╭─ Data

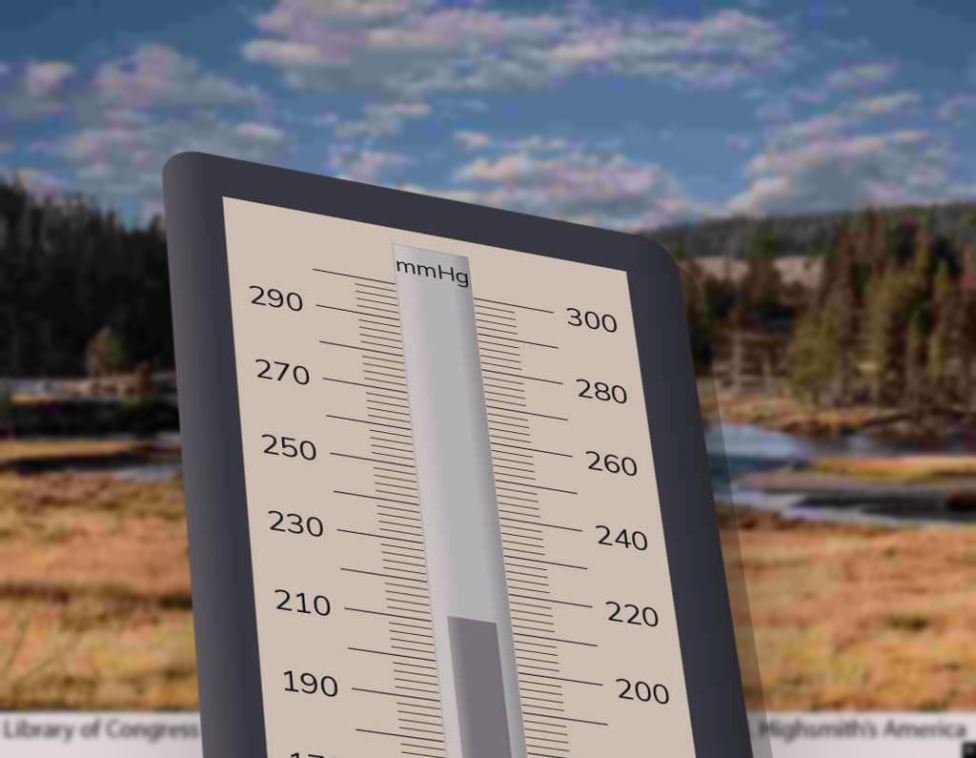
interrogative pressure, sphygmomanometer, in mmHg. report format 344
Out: 212
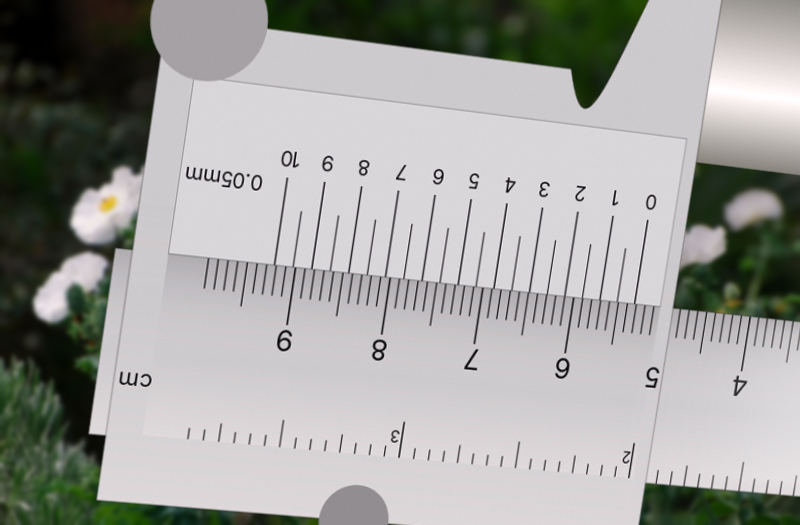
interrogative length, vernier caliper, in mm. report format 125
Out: 53.2
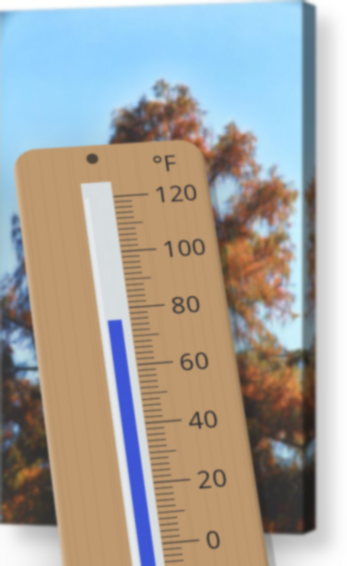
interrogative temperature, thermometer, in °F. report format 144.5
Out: 76
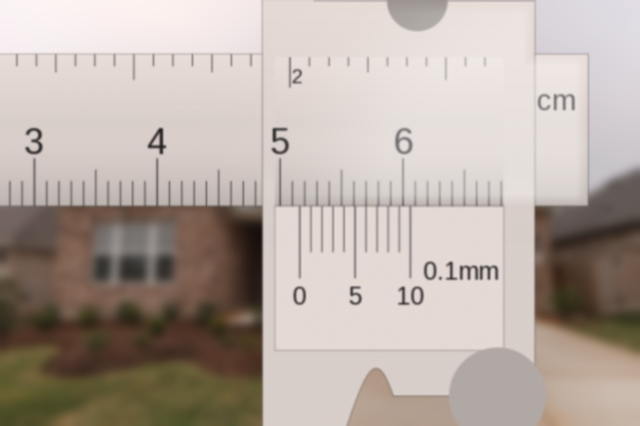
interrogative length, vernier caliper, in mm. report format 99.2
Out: 51.6
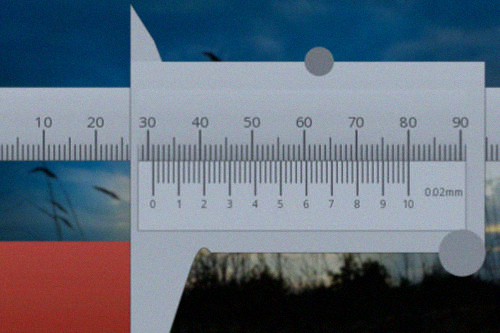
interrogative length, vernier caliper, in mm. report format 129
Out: 31.0
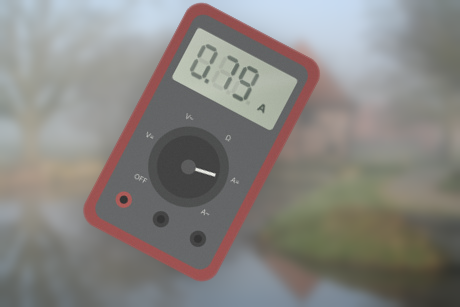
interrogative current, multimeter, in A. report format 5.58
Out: 0.79
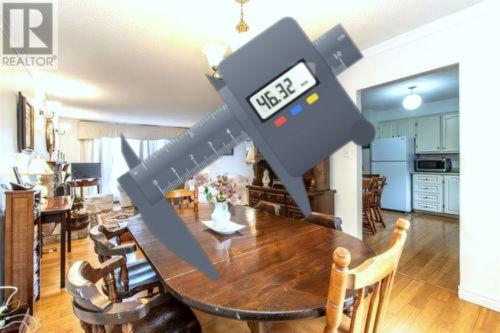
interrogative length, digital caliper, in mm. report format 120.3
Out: 46.32
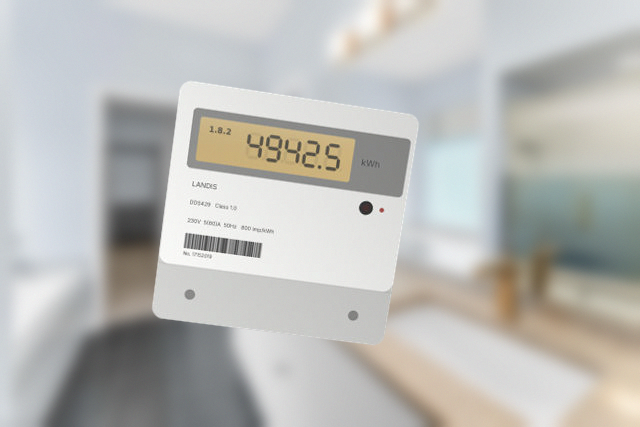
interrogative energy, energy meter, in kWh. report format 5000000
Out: 4942.5
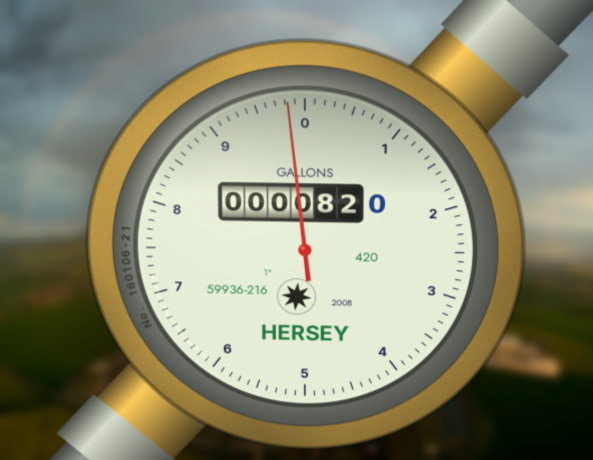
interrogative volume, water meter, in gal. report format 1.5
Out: 819.8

╰─

*Task*. Return each line above that contains the string "length".

*Output of the task*.
interrogative length, vernier caliper, in mm. report format 125
interrogative length, vernier caliper, in mm. report format 99.2
interrogative length, vernier caliper, in mm. report format 129
interrogative length, digital caliper, in mm. report format 120.3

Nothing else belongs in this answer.